There are huge subsidies for Gas cars as well... has GMC and Chrysler paid back their loans after their collapse? Is the government still handing out grants to manufactures? yes? my my. What would happen to their sales if those subsidies were terminated?
Also, if you actually know what goes into an electric car you'd know that a 40K electric Focus vs a 19K gas Focus is a scam. Car companies don't want to sell electric cars because they aren't giant Rube Goldberg machines that need parts every year for the life of the vehicle. So they overcharge for something that costs the same or less than a gasoline car. A new engine and transmission costs more than a battery pack, and electric motors are dirt cheap. To be fair, I suppose they may be underpricing gas cars expecting to make it up on parts, however I find that unlikely.

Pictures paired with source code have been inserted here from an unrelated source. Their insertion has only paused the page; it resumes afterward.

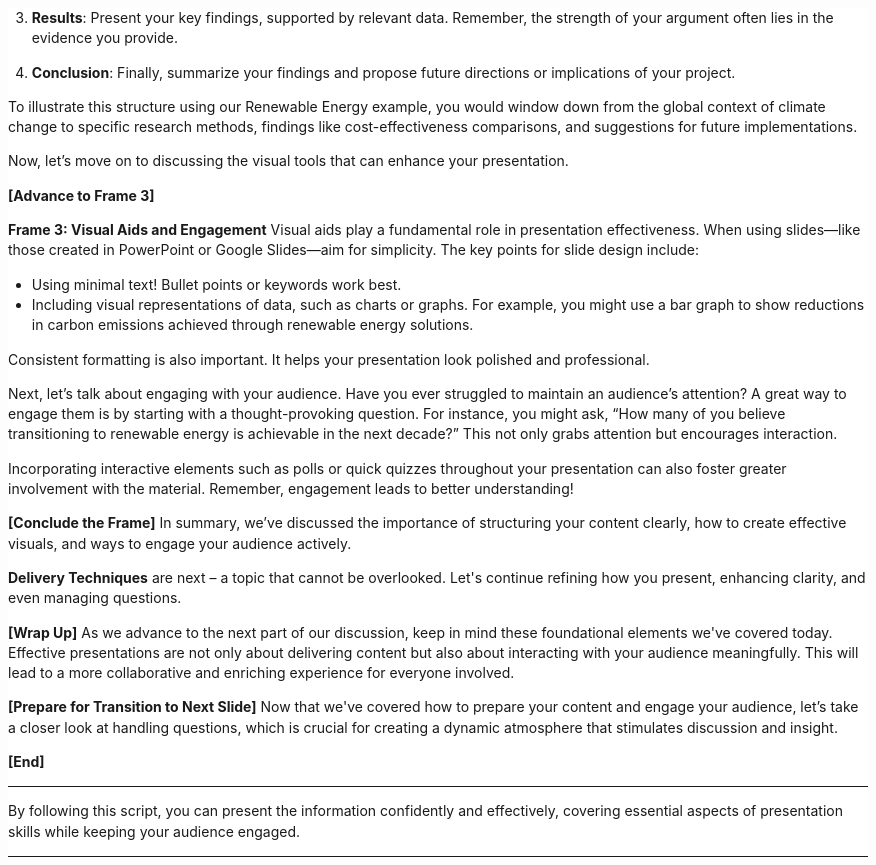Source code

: 3. **Results**: Present your key findings, supported by relevant data. Remember, the strength of your argument often lies in the evidence you provide.

4. **Conclusion**: Finally, summarize your findings and propose future directions or implications of your project. 

To illustrate this structure using our Renewable Energy example, you would window down from the global context of climate change to specific research methods, findings like cost-effectiveness comparisons, and suggestions for future implementations.

Now, let’s move on to discussing the visual tools that can enhance your presentation.

**[Advance to Frame 3]**

**Frame 3: Visual Aids and Engagement**
Visual aids play a fundamental role in presentation effectiveness. When using slides—like those created in PowerPoint or Google Slides—aim for simplicity. The key points for slide design include:

- Using minimal text! Bullet points or keywords work best.
- Including visual representations of data, such as charts or graphs. For example, you might use a bar graph to show reductions in carbon emissions achieved through renewable energy solutions.

Consistent formatting is also important. It helps your presentation look polished and professional.

Next, let’s talk about engaging with your audience. Have you ever struggled to maintain an audience’s attention? A great way to engage them is by starting with a thought-provoking question. For instance, you might ask, “How many of you believe transitioning to renewable energy is achievable in the next decade?” This not only grabs attention but encourages interaction.

Incorporating interactive elements such as polls or quick quizzes throughout your presentation can also foster greater involvement with the material. Remember, engagement leads to better understanding!

**[Conclude the Frame]**
In summary, we’ve discussed the importance of structuring your content clearly, how to create effective visuals, and ways to engage your audience actively. 

**Delivery Techniques** are next – a topic that cannot be overlooked. Let's continue refining how you present, enhancing clarity, and even managing questions.

**[Wrap Up]**
As we advance to the next part of our discussion, keep in mind these foundational elements we've covered today. Effective presentations are not only about delivering content but also about interacting with your audience meaningfully. This will lead to a more collaborative and enriching experience for everyone involved.

**[Prepare for Transition to Next Slide]**
Now that we've covered how to prepare your content and engage your audience, let’s take a closer look at handling questions, which is crucial for creating a dynamic atmosphere that stimulates discussion and insight.

**[End]** 

--- 

By following this script, you can present the information confidently and effectively, covering essential aspects of presentation skills while keeping your audience engaged.

---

Once Tesla Model 3s come out, and you're going to see a shakeup, because they will be direct competitors that outclass anything the other car manufactures offer at a price point that loss of subsidies won't change. Yeah, range/recharge time will be a problem but the cost of ownership will offset a lot of that for most people.
I commute 40 KM per day, and might put another 100 on per week outside of work. Not many EV's wouldn't work well for me. Even in ON, before counting maintenance, operating costs would be about 50 bucks a week cheaper. That's 200 a month in savings. That's before I count the oil changes, emissions controls parts, belts, fuel pumps, lines, tanks, filters, etc I'll be expected to replace over the life of the vehicle.
The one time a year I need a range more than 300 miles, I'd rent a car just like I use a hotel instead of owning an RV. Nothing wrong with RVs but the one trip a year doesn't justify the expense. If I were into RVing that would be different.